### PROBLEMS TO WORK ON
a. Reproduce everything in the MMSE forum thread from "Let me explain" down to "used to do so.".
b. According to the MMSE forum thread, under what condition is the trace of the posterior error estimate covariance matrix minimized?

### DOCUMENT EXTRACT
# Conditional & uncoditional MSE (in MMSE estimation)

1. Apr 16, 2010

### kasraa

Hi,

1- Please explain conditional & unconditional mean square error, and their difference.
2- Which one is the solution for minimum MSE estimation? (that is conditional expectation: $$E \left[ X|Y \right]$$. I meant which one is minimized by selecting the conditional expectation.)
3- What is the relation between these two and covariance matrix in Kalman Filter? IMO, the trace of Kalman's covariance (error covariance matrix) is one of these MSEs, but I don't know which one.
4- Is there any other interpretation of Kalman's covariance matrix than the one I mentioned above? (of course there is. I meant I don't know any other and please help me

Thanks a lot.

2. Apr 19, 2010

### SW VandeCarr

I usually don't refer questions to the Wikipedia, but it has a fairly comprehensive discussion of the Kalman filter and associated Bayesian analysis. I suggest you read it and then come back if you have unanswered questions.

You can minimize the MSE by minimizing the trace of the posterior error estimate covariance matrix. The trace is minimized when the matrix derivative is zero

Last edited: Apr 20, 2010
3. Apr 20, 2010

### kasraa

My question is about MMSE estimation in general (and Kalman filter, only as one of its implementations for some particular case).

Let me explain more. As I've asked in (1) and (2), I'm not sure what conditional/unconditional MSE exactly are (and which one is minimized by MMSE estimator), but I think they are something like:

$$E \left[ \left( x - \hat{x} \right) \left( x - \hat{x} \right)^{T} | Z \right]$$
and
$$E \left[ \left( x - \hat{x} \right) \left( x - \hat{x} \right)^{T} \right]$$

(where $$Z$$ is the observation (or sequence of observations as in Kalman) and $$\hat{x}=E \left[ x | Z \right]$$).

Again, if we look at Kalman as an implementation of MMSE estimator, in some references the conditional MSE is expanded to reach Kalman's covariances, and in some others, the unconditional MSE is used to do so.

(BTW, I won't be surprised if someone show that they're equal for Gaussian/linear case, and both references are right).

Thanks a lot.

4. Apr 20, 2010

### SW VandeCarr

http://cnx.org/content/m11267/latest/

I take it that P(Z) is your unconditional probability density and p(Z|x) is your likelihood function. Then taking the joint density p(x)p(Z|x) you can use Bayes Theorem for the posterior density which is the conditional p(x|Z)=p(Z|x)p(x)/p(Z).

I'm not sure why you think the unconditional and conditional probability densities would be equal unless, of course, the prior density and the posterior density were equal. It appears that the MMSE estimate applies to the posterior density p(x|Z).

EDIT: The link is a bit slow, but works as of my testing at the edit time.

### COLLECTED DATA
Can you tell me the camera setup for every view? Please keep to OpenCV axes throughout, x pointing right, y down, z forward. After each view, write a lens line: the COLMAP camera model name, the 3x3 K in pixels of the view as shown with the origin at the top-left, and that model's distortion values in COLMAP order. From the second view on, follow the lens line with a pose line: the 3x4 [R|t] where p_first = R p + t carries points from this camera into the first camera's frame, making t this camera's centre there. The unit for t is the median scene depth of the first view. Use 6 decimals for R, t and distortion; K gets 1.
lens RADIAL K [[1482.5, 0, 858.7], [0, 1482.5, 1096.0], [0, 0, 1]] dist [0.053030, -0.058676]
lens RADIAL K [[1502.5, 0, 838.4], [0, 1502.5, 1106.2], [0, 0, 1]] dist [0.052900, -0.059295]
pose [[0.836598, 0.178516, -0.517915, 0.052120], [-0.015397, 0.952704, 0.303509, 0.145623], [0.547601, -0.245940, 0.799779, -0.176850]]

### RESPONSES BY TASK
a.
Let me explain more. As I've asked in (1) and (2), I'm not sure what conditional/unconditional MSE exactly are (and which one is minimized by MMSE estimator), but I think they are something like:

$$E \left[ \left( x - \hat{x} \right) \left( x - \hat{x} \right)^{T} | Z \right]$$
and
$$E \left[ \left( x - \hat{x} \right) \left( x - \hat{x} \right)^{T} \right]$$

(where $$Z$$ is the observation (or sequence of observations as in Kalman) and $$\hat{x}=E \left[ x | Z \right]$$).

Again, if we look at Kalman as an implementation of MMSE estimator, in some references the conditional MSE is expanded to reach Kalman's covariances, and in some others, the unconditional MSE is used to do so.

b. It is minimized when the matrix derivative is zero.